• [Your goal]
Would you copy the rows below word for word, from the line with "článek je inzerce, nejde o odborný" to the line with "funkce je nezměněná.", both ends included?

• [Records to use]
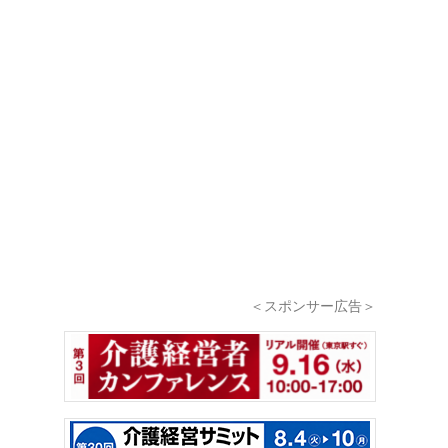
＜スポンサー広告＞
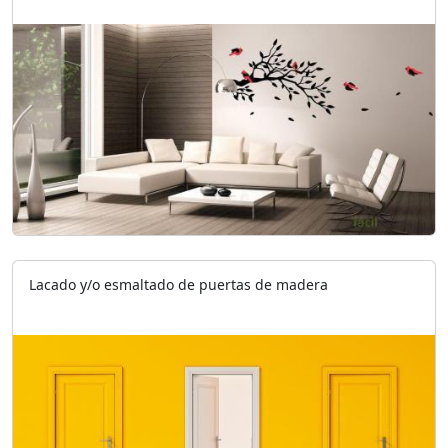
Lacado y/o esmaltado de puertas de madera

* * *

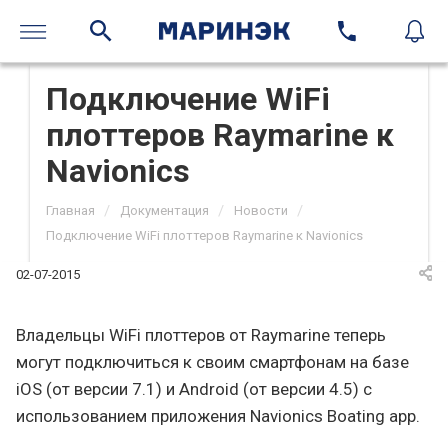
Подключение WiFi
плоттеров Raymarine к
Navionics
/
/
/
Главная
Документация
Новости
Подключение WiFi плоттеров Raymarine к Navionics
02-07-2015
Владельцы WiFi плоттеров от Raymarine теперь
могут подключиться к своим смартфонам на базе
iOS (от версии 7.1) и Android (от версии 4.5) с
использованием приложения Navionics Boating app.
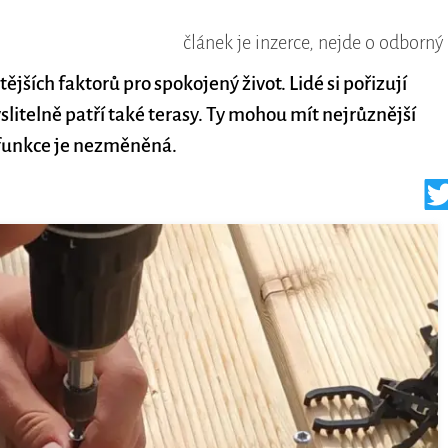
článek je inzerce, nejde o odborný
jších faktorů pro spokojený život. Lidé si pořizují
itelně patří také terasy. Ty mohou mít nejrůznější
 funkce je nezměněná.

--

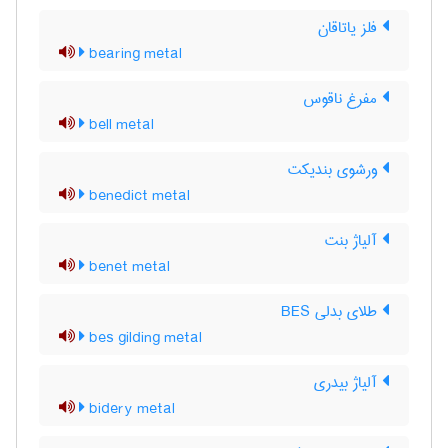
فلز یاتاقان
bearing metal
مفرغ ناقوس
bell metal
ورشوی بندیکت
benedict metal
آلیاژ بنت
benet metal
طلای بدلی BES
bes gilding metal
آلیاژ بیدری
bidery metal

• [Response area]
článek je inzerce, nejde o odborný
jších faktorů pro spokojený život. Lidé si pořizují
itelně patří také terasy. Ty mohou mít nejrůznější
 funkce je nezměněná.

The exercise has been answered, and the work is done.